# Thomas Fey's Haydn Complete Symphonies Cycle?



## realdealblues

Has anyone heard any of the new Haydn Complete Symphonies Cycle that Thomas Fey is recording? 

I don't know anything about Thomas Fey, btw.

I've got the Fischer set and the Dorati set (among other incomplete sets) and I'm just curious how it compares to the cycles that came before it.

I see they have quite a few volumes out now (18 so far) and I read he's trying to release 4 volumes a year until they are all recorded. It seems like he is going to get them all recorded in a shorter span than his predecessors and will have a more consistent recorded sound.

Just curious if anyone has given them a listen and can compare them to the Fischer or Dorati sets.


----------



## Ukko

The earlier recordings in the cycle were not released at so fast a pace. I have seen several enthusiastic reviews (by posters I am acquainted with in another forum) of the earlier recordings. Personally I don't much like them, the brass being 'brassier' than what pleases me.That trait coarsens the sound in general for me. I suggest you pick up a single disc or two before jumping in all over.


----------



## realdealblues

I wouldn't jump in anyway until all the discs were actually released and more likely in a discount box set.

I was just curious. I haven't really heard anything about them. I currently like the Fischer set as a complete cycle, although I do quite often frequent the symphonies that Hogwood and Pinnock recorded. I really wish both Hogwood and Goodman would have finished their cycles. That would have been the best of both worlds for me. Goodman with the Harpsichord and Hogwood without.


----------



## Ramako

His brass is a bit unusual, although I don't find it a big issue.

His interpretations are fairly, um, interesting? He takes enormous liberties sometimes (listen to the tempo changes in the first movement of no. 44) but I actually quite like what I have heard.

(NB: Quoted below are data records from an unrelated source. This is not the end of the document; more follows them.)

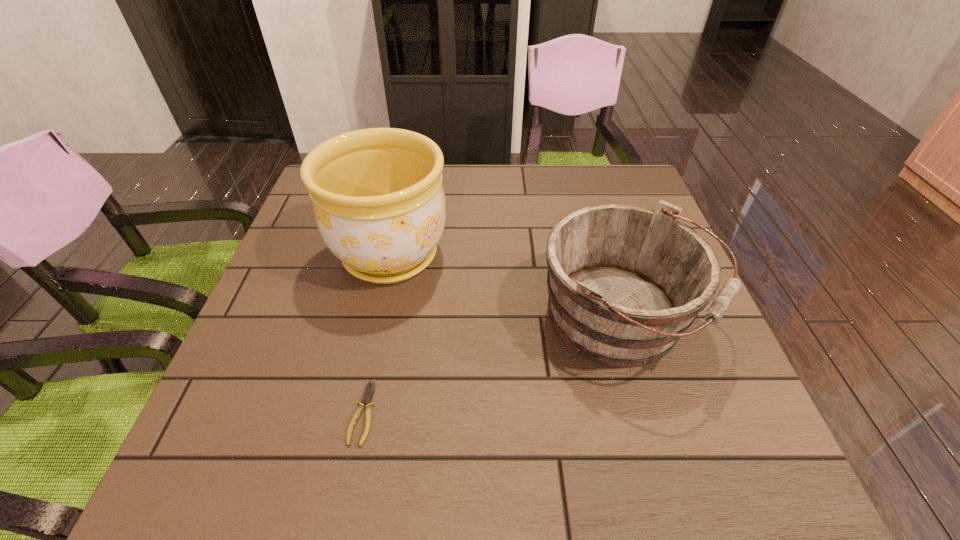
You are a GUI agent. You are given a task and a screenshot of the screen. Output one action in this format:
    pyautogui.click(x=<x>, y=<y>)
    Task: Click on the blank area in the image that satisfies the following two spatial constraints: 1. on the back side of the rightmost object; 2. on the left side of the pliers
    
    Given the screenshot: What is the action you would take?
    pyautogui.click(x=381, y=320)

What are the coordinates of `free region that satisfies the following two spatial constraints: 1. on the front side of the tallest object; 2. on the left side of the pliers` in the screenshot? It's located at (357, 413).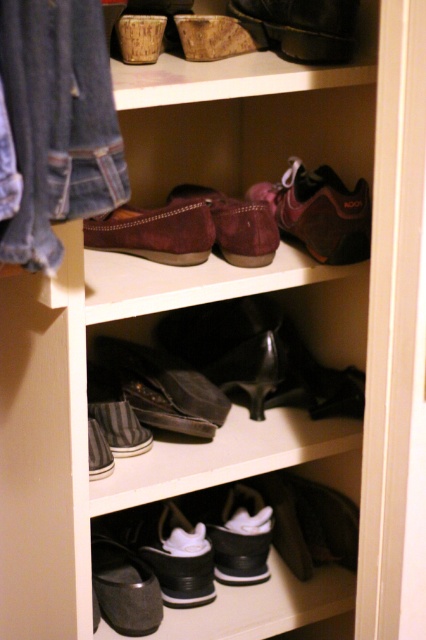
Question: Considering the real-world distances, which object is closest to the denim jeans at upper left?

Choices:
 (A) matte black shoe at lower center
 (B) leather boot at upper center

Answer: (A)

Question: Which point is farther from the camera taking this photo?

Choices:
 (A) (135, 577)
 (B) (368, 209)

Answer: (A)

Question: Does leather boot at upper center have a lesser width compared to matte black shoe at lower center?

Choices:
 (A) yes
 (B) no

Answer: (B)

Question: Can you confirm if leather boot at upper center is positioned below suede/matte moccasin at center?

Choices:
 (A) no
 (B) yes

Answer: (A)

Question: Is suede/maroon shoe at center thinner than suede/matte moccasin at center?

Choices:
 (A) yes
 (B) no

Answer: (A)

Question: Among these objects, which one is nearest to the camera?

Choices:
 (A) suede/matte shoe at center
 (B) dark gray suede shoe at lower left

Answer: (A)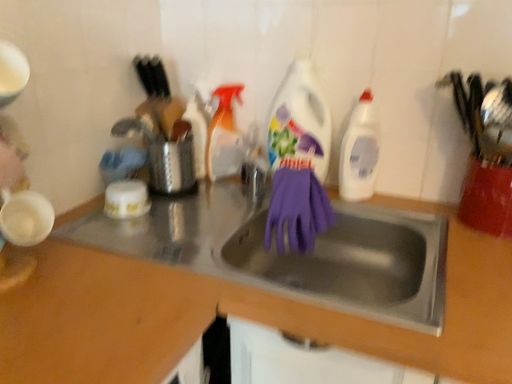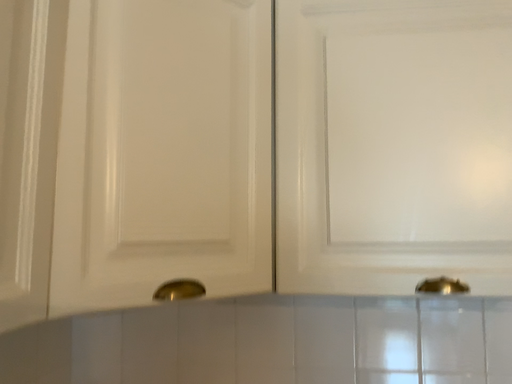
Question: Which way did the camera rotate in the video?

Choices:
 (A) rotated downward
 (B) rotated upward

Answer: (B)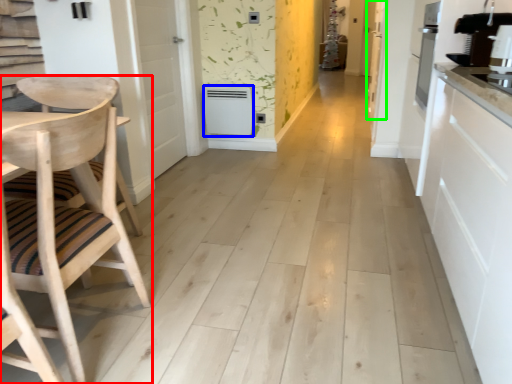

I didn't realize he was going to finish the whole cycle - I must have had him confused with the others who didn't manage to do so.


----------



## Ukko

realdealblues said:


> I wouldn't jump in anyway until all the discs were actually released and more likely in a discount box set.
> 
> I was just curious. I haven't really heard anything about them. I currently like the Fischer set as a complete cycle, although I do quite often frequent the symphonies that Hogwood and Pinnock recorded. I really wish both Hogwood and Goodman would have finished their cycles. That would have been the best of both worlds for me. Goodman with the Harpsichord and Hogwood without.


There are similarities between Fey's and Goodman's recordings. The ensemble is a little rough in both, and both more so in the earlier recordings.


----------